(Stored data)
-*-*-
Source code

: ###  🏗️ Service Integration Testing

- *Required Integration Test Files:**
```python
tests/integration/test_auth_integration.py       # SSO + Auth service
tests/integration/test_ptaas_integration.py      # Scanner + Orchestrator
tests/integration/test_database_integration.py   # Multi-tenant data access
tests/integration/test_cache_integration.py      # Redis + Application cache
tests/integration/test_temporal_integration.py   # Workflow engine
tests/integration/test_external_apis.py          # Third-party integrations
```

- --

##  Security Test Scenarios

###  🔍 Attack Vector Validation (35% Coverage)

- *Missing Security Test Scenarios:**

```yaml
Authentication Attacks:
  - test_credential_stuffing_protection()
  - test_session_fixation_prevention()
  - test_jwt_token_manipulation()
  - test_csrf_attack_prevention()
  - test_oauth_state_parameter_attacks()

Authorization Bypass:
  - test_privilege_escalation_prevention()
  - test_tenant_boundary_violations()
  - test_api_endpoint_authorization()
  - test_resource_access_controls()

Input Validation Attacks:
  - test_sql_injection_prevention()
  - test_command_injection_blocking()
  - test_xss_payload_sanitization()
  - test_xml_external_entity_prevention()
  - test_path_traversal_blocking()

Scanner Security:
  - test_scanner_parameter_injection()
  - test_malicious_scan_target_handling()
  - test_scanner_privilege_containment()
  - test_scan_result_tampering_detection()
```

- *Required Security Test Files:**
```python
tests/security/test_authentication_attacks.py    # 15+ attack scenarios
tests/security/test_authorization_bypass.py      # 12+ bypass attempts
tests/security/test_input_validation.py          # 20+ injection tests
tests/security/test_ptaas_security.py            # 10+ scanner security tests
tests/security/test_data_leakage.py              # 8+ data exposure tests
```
-*-*-
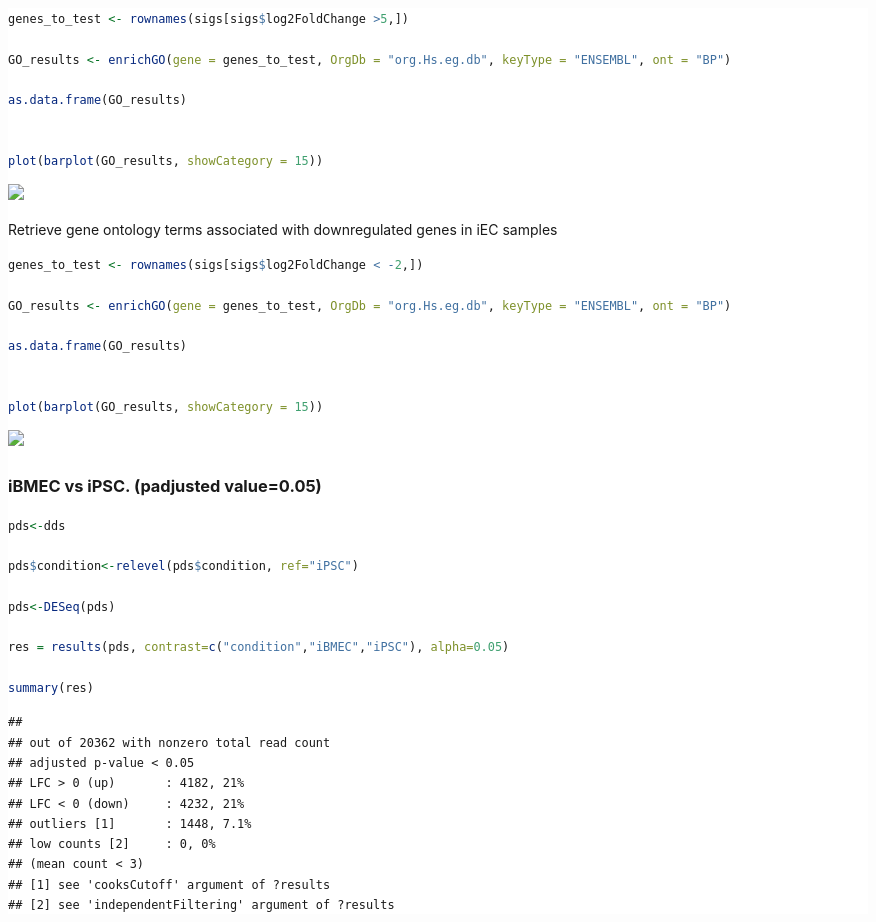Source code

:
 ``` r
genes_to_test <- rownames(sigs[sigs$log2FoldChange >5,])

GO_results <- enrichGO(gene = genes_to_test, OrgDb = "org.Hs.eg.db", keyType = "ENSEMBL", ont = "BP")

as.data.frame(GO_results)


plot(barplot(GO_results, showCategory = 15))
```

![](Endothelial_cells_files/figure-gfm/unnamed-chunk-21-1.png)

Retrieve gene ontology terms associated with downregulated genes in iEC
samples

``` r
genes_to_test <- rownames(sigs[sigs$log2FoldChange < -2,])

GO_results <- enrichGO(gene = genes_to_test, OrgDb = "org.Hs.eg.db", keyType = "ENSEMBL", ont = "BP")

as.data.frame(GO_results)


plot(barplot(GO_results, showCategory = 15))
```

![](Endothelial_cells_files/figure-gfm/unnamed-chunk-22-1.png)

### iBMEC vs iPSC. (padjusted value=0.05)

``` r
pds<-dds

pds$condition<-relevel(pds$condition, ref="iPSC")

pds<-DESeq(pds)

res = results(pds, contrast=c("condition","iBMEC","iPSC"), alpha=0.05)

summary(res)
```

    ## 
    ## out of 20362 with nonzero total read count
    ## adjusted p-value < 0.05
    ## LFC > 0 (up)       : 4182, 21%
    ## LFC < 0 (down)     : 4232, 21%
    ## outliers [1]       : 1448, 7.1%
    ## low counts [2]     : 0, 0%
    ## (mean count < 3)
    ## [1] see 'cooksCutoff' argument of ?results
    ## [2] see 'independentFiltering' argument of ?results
-*-*-
■ EXERCISE INSTRUCTIONS
Return, from the data above, each line in which the string "iPSC" appears.

■ RESPONSE FOR THIS EXERCISE
### iBMEC vs iPSC. (padjusted value=0.05)
pds$condition<-relevel(pds$condition, ref="iPSC")
res = results(pds, contrast=c("condition","iBMEC","iPSC"), alpha=0.05)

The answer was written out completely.